Sebelumnya, Sebelumnya, Wakil Ketua DPR Fahri Hamzah mengusulkan penggunaan hak angket atas kasus korupsi pengadaan e-KTP yang menyeret sejumlah anggota dewan. Penggunaan hak angket ini bertujuan untuk menginvestigasi dan menelisik secara menyeluruh dugaan keterlibatan aliran dana e-KTP kepada anggota-anggota DPR.

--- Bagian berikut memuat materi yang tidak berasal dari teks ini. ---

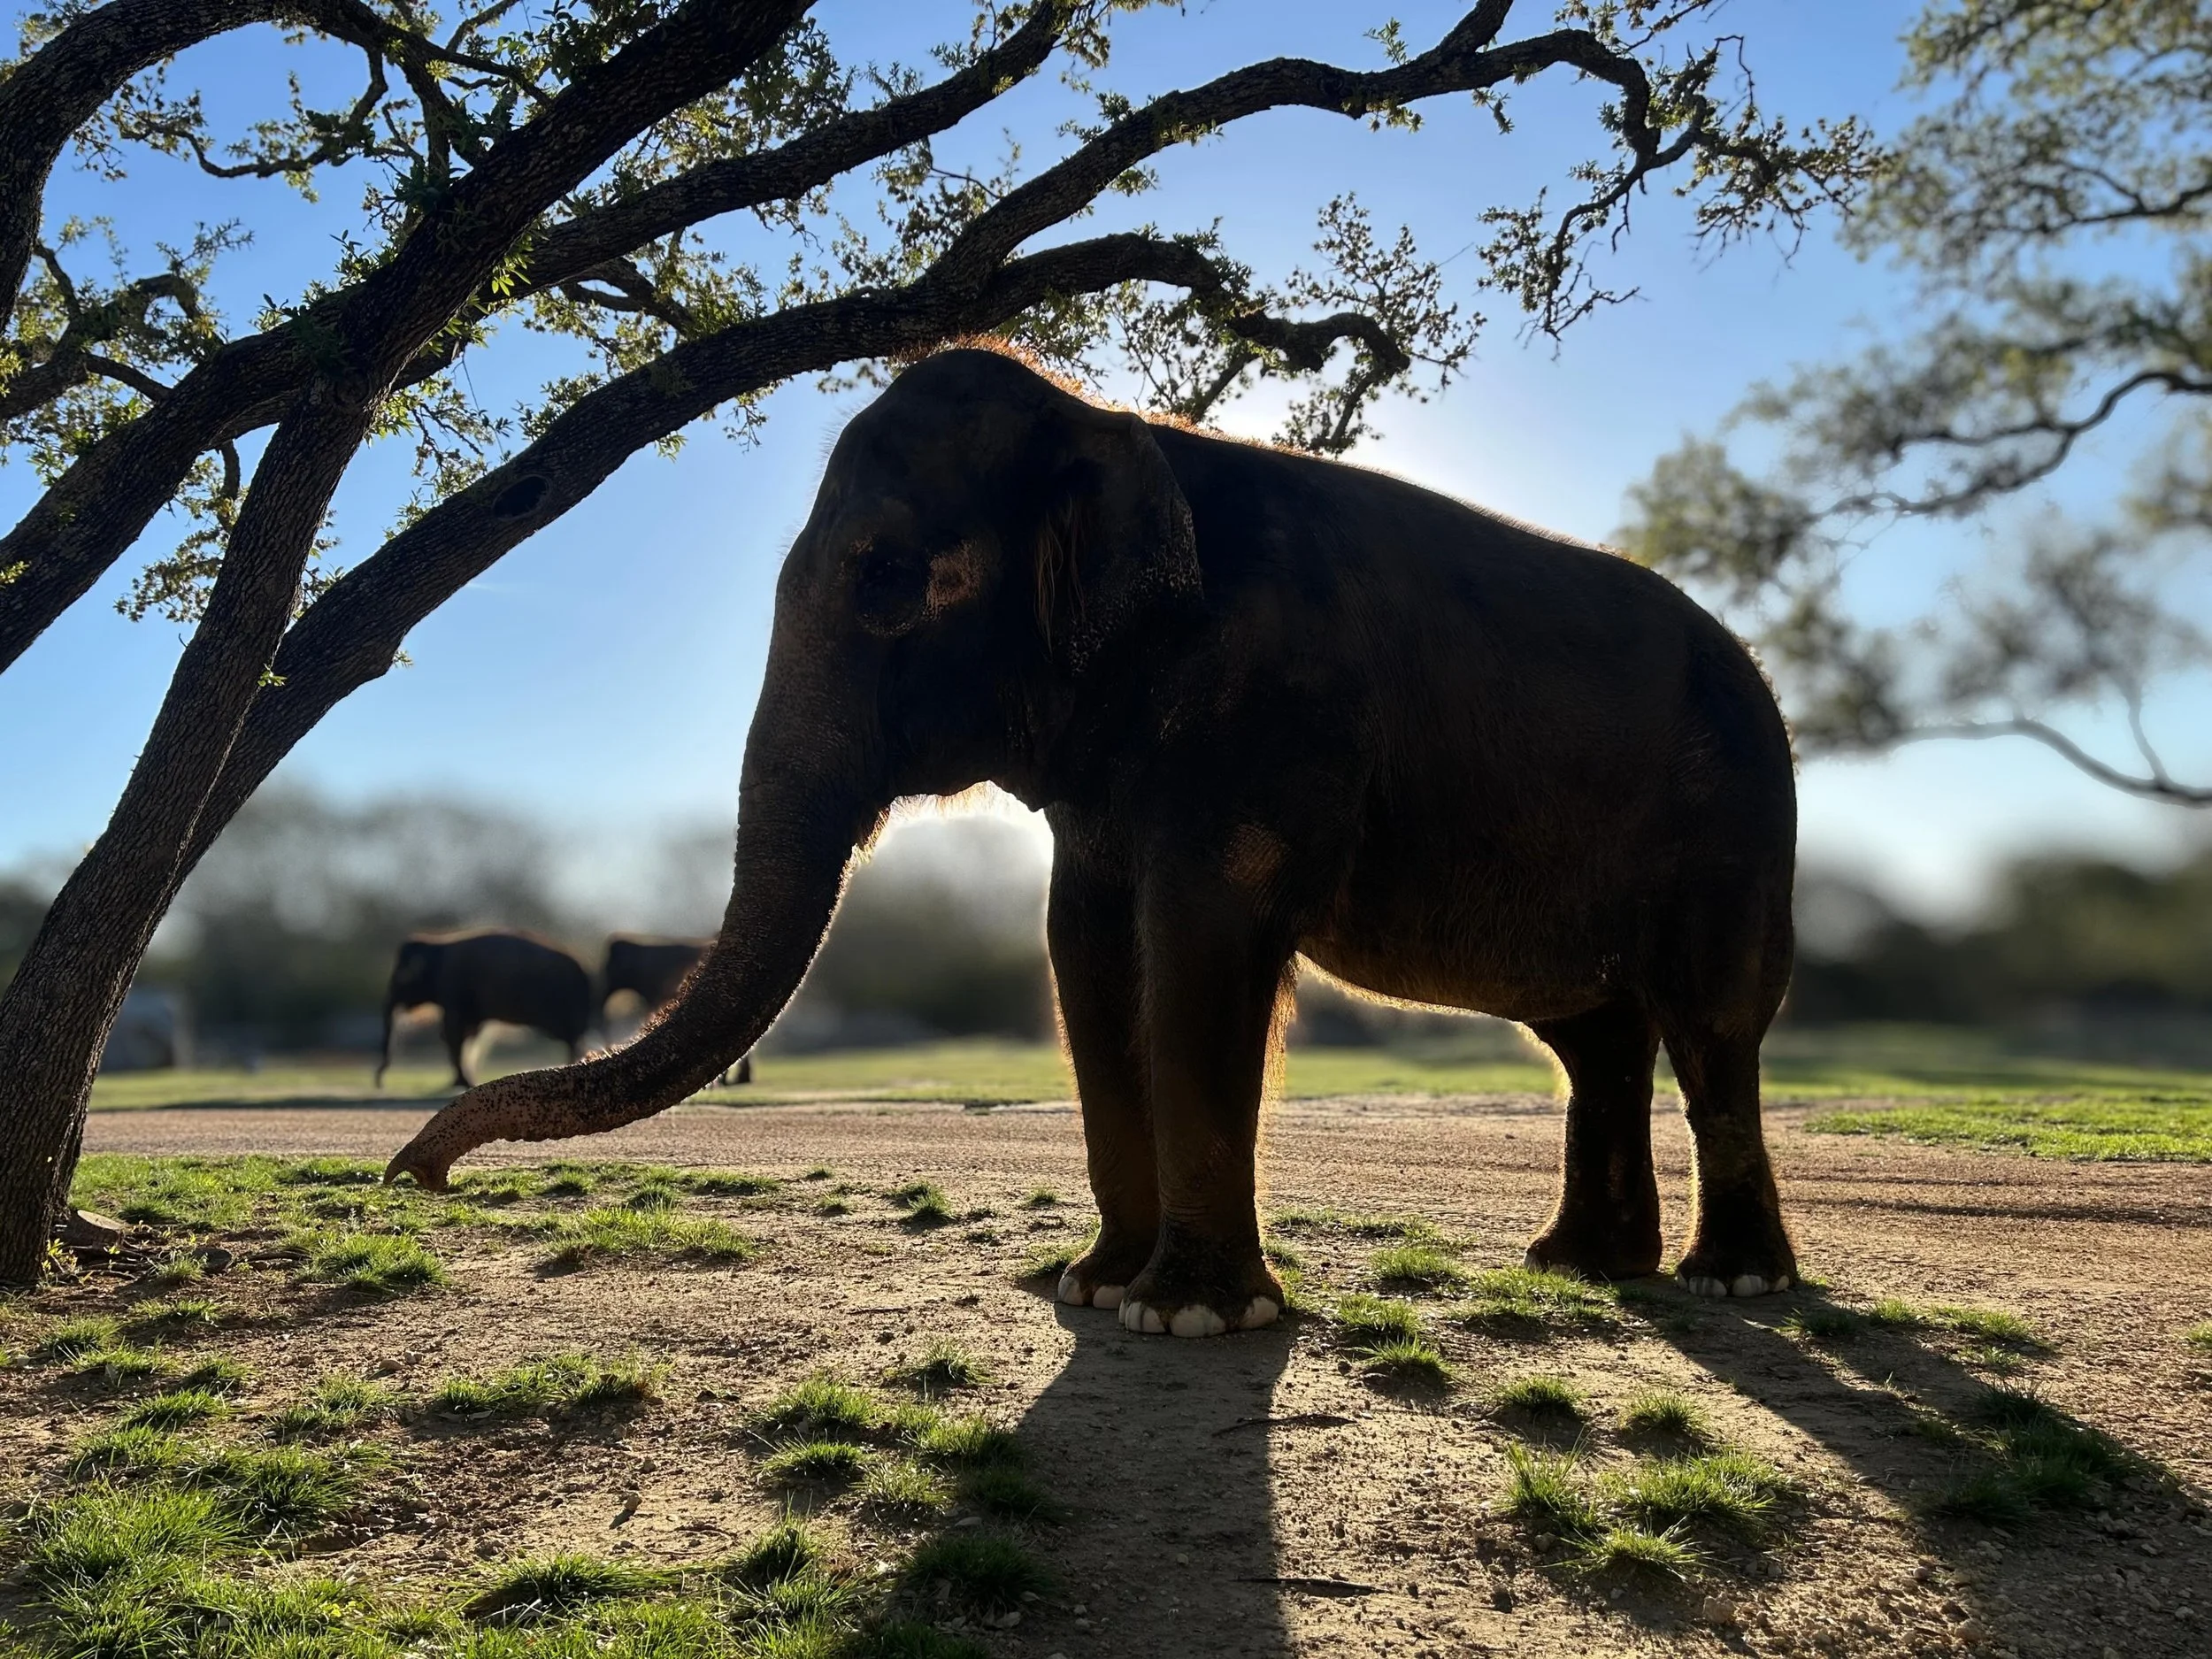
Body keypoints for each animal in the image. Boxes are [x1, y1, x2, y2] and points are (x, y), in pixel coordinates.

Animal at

"Kalau yang kayak begini begini ini ini sebaiknya diangketkan saja sebab DPR punya kepentingan dong memperbaiki namanya. Saya kalau ada teman-teman dari fraksi-fraksi lain ada ya sudah ayo kita sama-sama investigasi menyeluruh deh proses penyelidikan dan semuanya panggilan saja. Bagaimana itu orang terima uang periksa dong beneran," ujar Fahri
Fahri curiga ada pihak-pihak yang menyembunyikan keterangan palsu sehingga menyeret nama-nama politisi Senayan ke dalam pusaran korupsi mega proyek itu. Kasus e-KTP dinilainya telah menciptakan kegaduhan politik nasional.
"Kecurigaan saya ini ada yang menyelundupkan keterangan-keterangan ke dalam lembaran negara, kemudian dibawa ke ruang sidang, jadi sumber kepusingan kita secara nasional. Kita dibikin ramai, masalah inti enggak selesai. Apalagi masalah e-KTP mangkrak kan. Karena seluruh proses administrasi negara terhenti," terangnya.
Kasus serupa, kata Fahri, terjadi saat politisi PKS Lutfi Hasan Ishaaq terjerat korupsi dagang sapi. Dalam kasus itu, banyak anggota DPR yang diduga terlibat namun hanya Lutfi yang ditetapkan sebagai tersangka. Akan tetapi, nama-nama anggota DPR yang disebut terlibat korupsi bersama Lutfi justru menjadi rusak.
"Nah ini yang saya bilang kenapa mengirim persoalan ini di ruang publik kan sayang dong keluarga orang namanya hancur kan belum tentu. Padahal kan sudah saya bilang kan ada ribuan orang tokoh partai mondar-mandir namanya disebut tapi cuma satu orang yang jadi tersangka seperti di kasus Lutfi Hasan Ishaaq yang lain terus di mana sudah ancur namanya," jelasnya.